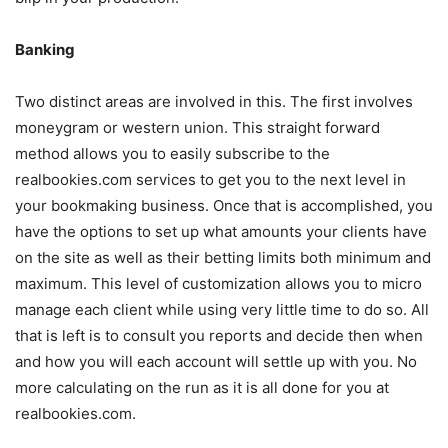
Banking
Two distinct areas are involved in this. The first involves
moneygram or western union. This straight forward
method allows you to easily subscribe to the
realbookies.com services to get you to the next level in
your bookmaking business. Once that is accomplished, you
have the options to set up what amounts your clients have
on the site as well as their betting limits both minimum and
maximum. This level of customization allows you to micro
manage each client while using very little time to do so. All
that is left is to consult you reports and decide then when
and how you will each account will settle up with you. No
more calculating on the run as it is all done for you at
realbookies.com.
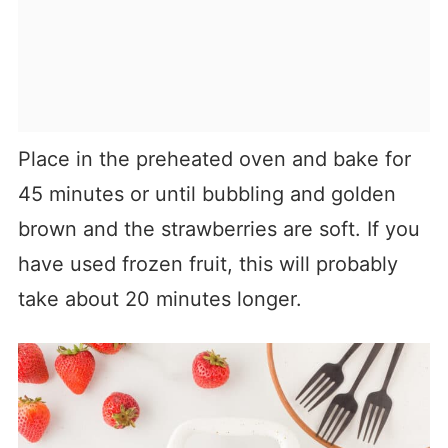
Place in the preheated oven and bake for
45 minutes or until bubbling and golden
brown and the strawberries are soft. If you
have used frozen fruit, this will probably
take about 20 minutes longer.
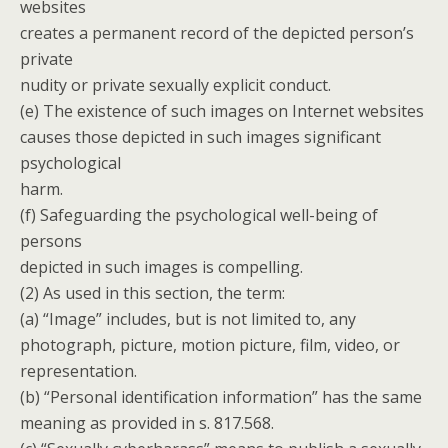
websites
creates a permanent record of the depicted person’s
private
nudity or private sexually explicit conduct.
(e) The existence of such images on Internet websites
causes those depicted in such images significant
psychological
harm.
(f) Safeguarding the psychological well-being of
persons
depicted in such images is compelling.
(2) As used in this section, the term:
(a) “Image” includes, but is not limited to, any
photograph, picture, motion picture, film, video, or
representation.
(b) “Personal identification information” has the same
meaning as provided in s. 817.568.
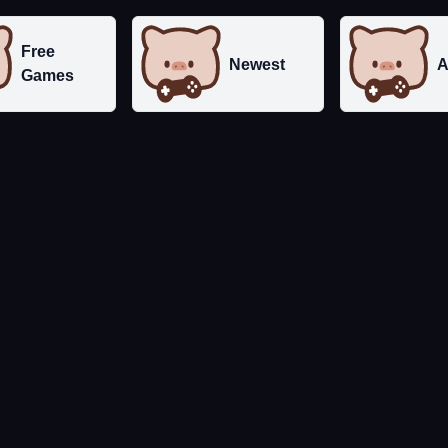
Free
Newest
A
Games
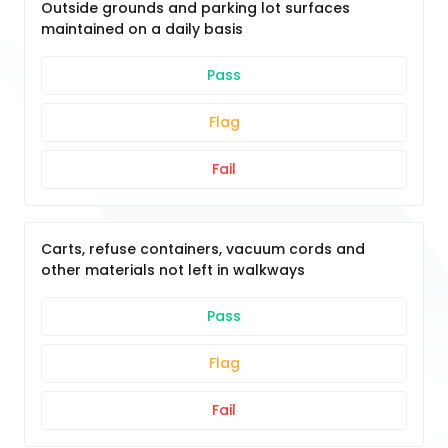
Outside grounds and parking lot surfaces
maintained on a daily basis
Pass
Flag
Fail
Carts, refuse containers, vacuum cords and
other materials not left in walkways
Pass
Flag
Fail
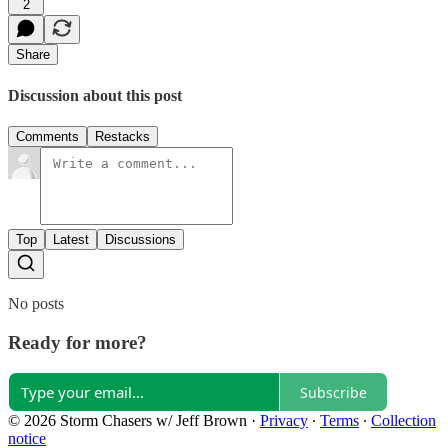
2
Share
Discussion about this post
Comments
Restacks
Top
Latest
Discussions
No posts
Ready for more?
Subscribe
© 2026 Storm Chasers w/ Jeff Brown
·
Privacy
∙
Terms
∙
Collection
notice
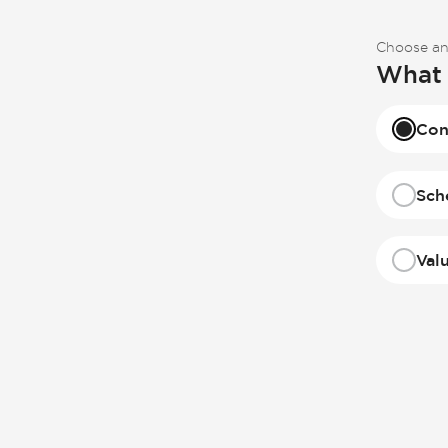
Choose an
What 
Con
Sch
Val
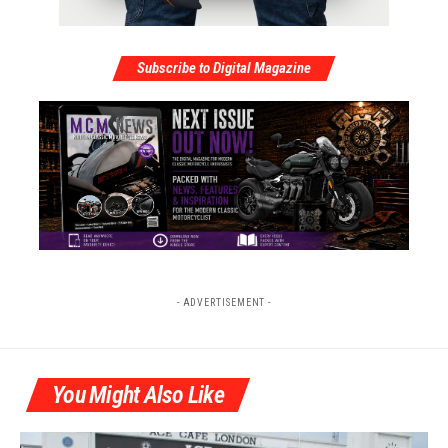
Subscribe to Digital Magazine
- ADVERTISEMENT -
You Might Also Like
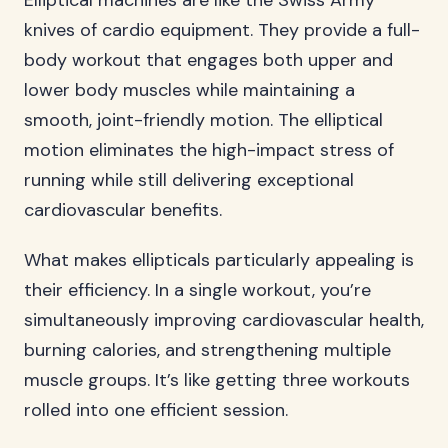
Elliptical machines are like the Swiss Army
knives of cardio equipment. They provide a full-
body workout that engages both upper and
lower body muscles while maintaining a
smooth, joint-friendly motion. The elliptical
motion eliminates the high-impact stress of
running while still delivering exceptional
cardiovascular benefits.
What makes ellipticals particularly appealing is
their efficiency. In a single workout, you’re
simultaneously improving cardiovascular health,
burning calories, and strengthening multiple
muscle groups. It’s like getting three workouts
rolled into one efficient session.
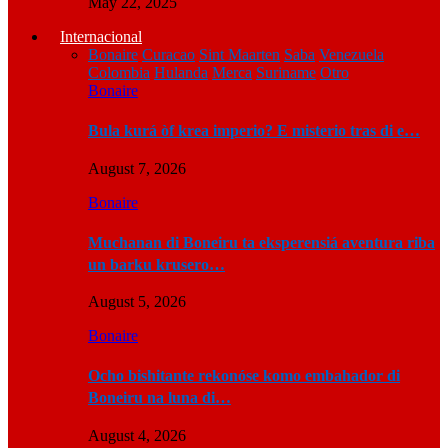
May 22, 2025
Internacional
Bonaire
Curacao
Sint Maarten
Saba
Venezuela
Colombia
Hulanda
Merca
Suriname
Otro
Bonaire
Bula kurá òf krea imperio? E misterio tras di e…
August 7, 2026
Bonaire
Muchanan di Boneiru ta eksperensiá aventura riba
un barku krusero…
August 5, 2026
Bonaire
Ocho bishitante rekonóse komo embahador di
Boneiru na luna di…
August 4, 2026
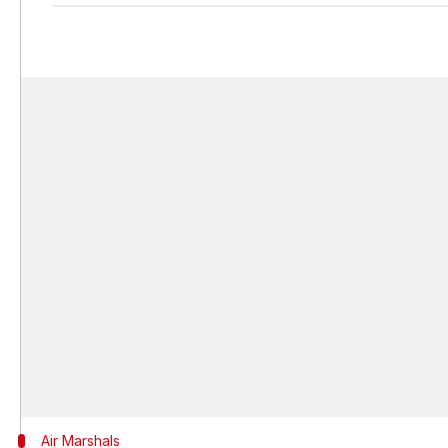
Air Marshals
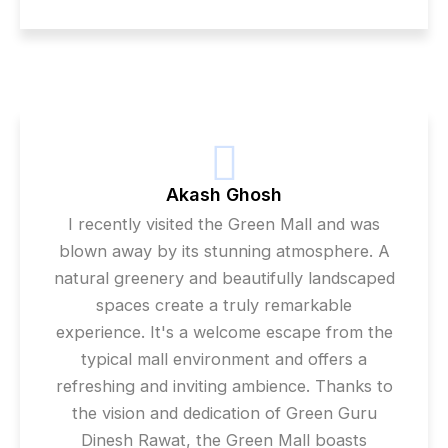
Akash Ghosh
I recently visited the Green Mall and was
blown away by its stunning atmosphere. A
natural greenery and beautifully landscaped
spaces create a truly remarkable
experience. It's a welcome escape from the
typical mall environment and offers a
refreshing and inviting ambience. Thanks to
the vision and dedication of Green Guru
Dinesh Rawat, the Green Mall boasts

* * *

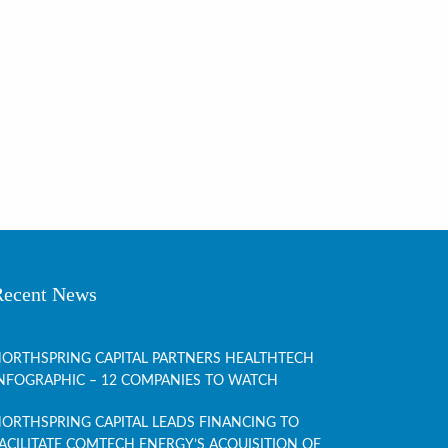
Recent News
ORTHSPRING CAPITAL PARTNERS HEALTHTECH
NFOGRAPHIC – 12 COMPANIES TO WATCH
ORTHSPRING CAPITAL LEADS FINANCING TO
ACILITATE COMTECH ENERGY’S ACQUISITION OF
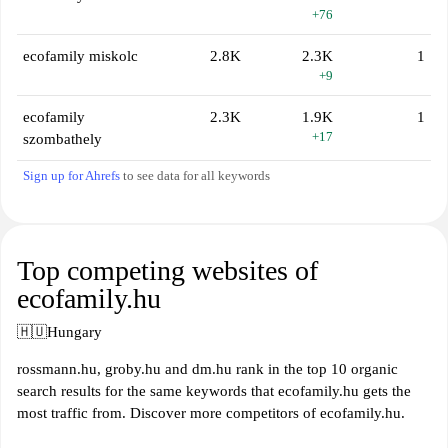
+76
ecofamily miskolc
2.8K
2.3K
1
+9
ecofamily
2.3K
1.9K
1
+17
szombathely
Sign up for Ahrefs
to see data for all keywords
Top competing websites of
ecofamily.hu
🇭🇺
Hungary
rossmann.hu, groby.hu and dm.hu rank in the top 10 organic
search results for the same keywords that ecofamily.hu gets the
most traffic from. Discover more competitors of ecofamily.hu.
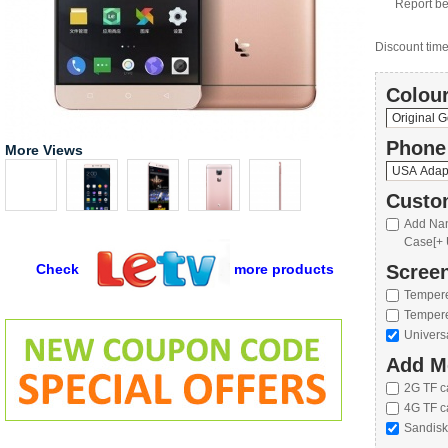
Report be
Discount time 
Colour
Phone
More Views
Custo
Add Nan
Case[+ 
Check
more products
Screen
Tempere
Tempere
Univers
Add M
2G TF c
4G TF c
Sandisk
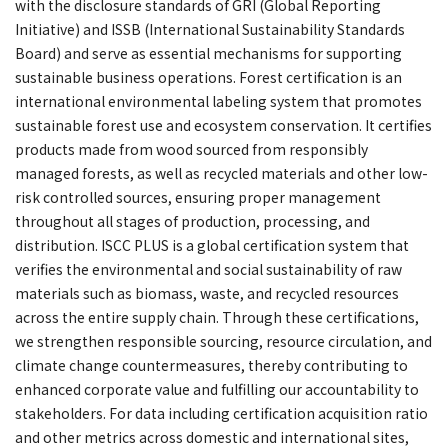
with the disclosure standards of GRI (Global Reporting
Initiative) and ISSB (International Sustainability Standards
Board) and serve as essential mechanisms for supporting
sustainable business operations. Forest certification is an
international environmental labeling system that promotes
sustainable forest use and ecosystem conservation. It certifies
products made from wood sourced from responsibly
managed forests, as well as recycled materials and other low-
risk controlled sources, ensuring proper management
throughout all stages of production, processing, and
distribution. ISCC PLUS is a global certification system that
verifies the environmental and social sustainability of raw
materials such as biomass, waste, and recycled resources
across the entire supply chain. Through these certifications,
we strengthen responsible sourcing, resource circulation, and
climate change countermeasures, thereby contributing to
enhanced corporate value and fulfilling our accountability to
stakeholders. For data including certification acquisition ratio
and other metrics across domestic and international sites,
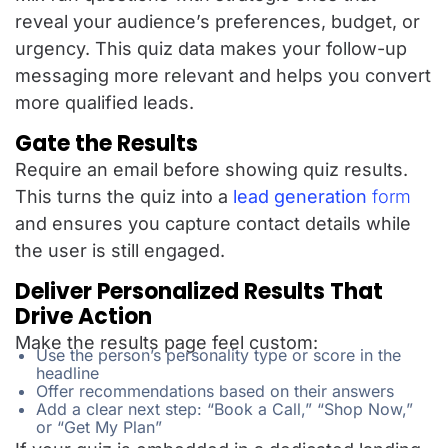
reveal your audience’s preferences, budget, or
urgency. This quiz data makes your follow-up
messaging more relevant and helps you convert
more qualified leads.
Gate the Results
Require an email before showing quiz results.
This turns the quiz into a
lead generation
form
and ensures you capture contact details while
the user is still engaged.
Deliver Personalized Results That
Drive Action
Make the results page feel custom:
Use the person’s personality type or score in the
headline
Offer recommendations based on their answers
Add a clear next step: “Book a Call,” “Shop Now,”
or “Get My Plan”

--

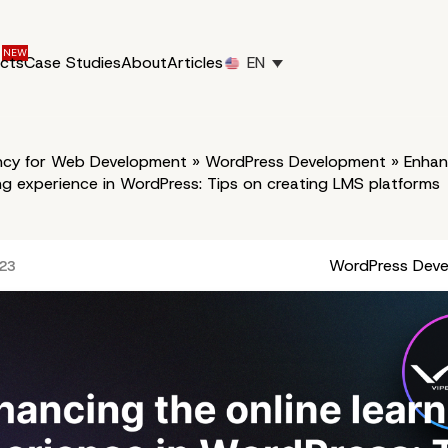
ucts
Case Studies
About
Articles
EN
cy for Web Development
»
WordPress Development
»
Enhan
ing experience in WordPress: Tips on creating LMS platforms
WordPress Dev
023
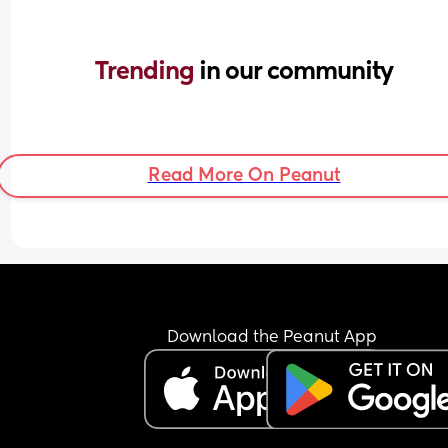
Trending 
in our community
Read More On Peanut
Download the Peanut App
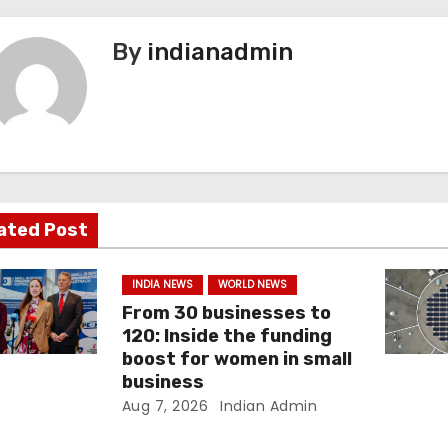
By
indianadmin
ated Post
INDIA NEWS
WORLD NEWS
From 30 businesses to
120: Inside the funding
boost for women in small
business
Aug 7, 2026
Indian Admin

* Action item
Can you copy the listing word for word, starting at the line that contains "Outside grounds and parking lot surfaces" and ending at the line that contains "You Might Also Like", including both of those lines but leaving out the pictures?

* Answer space
Outside grounds and parking lot surfaces
maintained on a daily basis
Pass
Flag
Fail
Carts, refuse containers, vacuum cords and
other materials not left in walkways
Pass
Flag
Fail
2
Share
Discussion about this post
Comments
Restacks
Top
Latest
Discussions
No posts
Ready for more?
Subscribe
© 2026 Storm Chasers w/ Jeff Brown
·
Privacy
∙
Terms
∙
Collection
notice
Choose an
What 
Con
Sch
Val
Subscribe to Digital Magazine
- ADVERTISEMENT -
You Might Also Like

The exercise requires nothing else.